Denel in hot water with Treasury
29 August 2016
Treasury has allegedly issued legal letters to Denel, demanding that it scrap the much maligned joint venture between Denel Asia and Gupta-linked VR Lazer Asia. According to reports, Treasury is ready to go to court to stop this deal.
The DA welcomes this positive move by Treasury to bring this venture to a close and act accordingly. I will be writing to the Chairperson of the Portfolio Committee on Public Enterprises to request a combined meeting between Treasury, Denel and the Department of Public Enterprises to get to bottom of this joint venture once and for all.
For too long, this issue has dragged on and on without a resolution. It began in December last year, when Denel formed this venture with a Gupta-linked firm without permission from Treasury and the Minister of Public Enterprises, as is required by the Public Financial Management Act (PFMA).

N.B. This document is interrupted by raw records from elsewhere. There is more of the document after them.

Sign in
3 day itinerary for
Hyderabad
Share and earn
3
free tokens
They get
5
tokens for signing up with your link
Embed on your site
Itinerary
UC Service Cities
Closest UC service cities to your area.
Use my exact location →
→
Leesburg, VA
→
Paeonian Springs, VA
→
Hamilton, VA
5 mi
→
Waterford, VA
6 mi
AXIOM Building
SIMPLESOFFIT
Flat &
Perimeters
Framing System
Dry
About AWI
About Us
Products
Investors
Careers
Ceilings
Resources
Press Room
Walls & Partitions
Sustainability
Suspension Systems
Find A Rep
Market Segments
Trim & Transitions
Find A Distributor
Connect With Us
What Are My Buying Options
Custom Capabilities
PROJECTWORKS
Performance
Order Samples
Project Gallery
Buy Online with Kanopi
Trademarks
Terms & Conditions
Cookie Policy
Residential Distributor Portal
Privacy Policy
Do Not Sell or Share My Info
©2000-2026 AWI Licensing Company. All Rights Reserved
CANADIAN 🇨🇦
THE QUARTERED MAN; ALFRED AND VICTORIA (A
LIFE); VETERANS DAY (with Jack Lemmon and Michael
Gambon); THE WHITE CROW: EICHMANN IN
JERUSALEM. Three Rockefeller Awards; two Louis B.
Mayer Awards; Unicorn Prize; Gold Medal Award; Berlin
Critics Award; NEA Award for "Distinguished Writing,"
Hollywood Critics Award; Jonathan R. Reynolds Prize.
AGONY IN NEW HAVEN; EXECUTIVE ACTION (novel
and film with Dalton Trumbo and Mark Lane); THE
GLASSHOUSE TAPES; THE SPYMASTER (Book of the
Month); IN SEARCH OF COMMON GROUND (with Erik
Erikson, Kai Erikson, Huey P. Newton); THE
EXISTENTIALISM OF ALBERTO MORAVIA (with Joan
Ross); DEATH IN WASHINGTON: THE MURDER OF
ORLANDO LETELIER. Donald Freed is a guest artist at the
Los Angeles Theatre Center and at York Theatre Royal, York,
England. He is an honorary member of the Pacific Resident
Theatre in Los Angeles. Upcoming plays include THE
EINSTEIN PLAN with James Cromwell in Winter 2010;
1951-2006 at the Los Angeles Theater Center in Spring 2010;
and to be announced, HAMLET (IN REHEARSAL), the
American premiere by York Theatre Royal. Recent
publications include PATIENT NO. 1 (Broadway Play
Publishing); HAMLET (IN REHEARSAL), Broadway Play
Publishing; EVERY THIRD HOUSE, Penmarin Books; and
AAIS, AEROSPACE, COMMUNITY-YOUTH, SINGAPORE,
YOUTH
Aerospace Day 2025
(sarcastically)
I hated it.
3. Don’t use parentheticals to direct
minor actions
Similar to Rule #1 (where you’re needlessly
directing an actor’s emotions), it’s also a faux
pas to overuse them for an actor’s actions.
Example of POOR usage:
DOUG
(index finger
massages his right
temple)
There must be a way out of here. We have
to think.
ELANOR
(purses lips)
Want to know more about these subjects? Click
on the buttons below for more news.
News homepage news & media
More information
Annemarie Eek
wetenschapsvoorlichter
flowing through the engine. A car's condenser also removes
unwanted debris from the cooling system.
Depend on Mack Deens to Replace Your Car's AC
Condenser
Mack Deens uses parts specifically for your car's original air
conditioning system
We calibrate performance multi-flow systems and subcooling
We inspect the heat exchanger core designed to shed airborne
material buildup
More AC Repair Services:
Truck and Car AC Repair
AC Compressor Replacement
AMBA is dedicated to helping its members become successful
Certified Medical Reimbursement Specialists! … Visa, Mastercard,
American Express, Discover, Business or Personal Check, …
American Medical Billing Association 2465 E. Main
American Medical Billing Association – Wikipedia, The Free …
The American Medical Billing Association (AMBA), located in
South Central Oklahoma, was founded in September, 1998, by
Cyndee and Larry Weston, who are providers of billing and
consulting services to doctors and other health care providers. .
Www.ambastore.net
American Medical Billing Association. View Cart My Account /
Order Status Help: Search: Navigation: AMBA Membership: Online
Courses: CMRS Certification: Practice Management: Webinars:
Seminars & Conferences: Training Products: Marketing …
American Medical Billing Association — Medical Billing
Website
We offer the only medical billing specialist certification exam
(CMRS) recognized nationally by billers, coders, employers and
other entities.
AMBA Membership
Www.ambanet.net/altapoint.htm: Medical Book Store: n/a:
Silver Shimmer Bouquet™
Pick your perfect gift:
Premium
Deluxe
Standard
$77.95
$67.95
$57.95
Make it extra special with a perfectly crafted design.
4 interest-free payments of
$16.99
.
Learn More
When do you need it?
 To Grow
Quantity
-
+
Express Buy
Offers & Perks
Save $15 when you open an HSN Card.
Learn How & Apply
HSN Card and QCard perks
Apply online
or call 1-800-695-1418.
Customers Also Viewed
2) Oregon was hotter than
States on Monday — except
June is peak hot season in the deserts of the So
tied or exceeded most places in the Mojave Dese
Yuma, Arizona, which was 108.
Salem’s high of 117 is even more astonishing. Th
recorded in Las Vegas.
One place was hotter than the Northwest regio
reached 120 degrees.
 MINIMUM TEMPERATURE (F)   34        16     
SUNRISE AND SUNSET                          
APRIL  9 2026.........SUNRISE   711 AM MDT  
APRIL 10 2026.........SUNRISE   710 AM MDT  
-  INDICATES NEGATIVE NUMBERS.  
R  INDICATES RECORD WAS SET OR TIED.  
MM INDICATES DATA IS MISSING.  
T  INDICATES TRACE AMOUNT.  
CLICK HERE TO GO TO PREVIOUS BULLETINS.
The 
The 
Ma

It simply cannot be ignored that VR Lazer SA is 64.9% owned by a Gupta business partner, Mr Salim Essa, and partially owned (25.1%) by a company, Westdawn Investments, whose majority shareholders are Duduzane Zuma and Rajesh Gupta. Or the fact that VR Lazer Asia is 100% owned by Mr Salim Essa. It also cannot be ignored that VR Lazer Asia has no footprint or expertise in the Asian market. This joint venture therefore makes no strategic sense.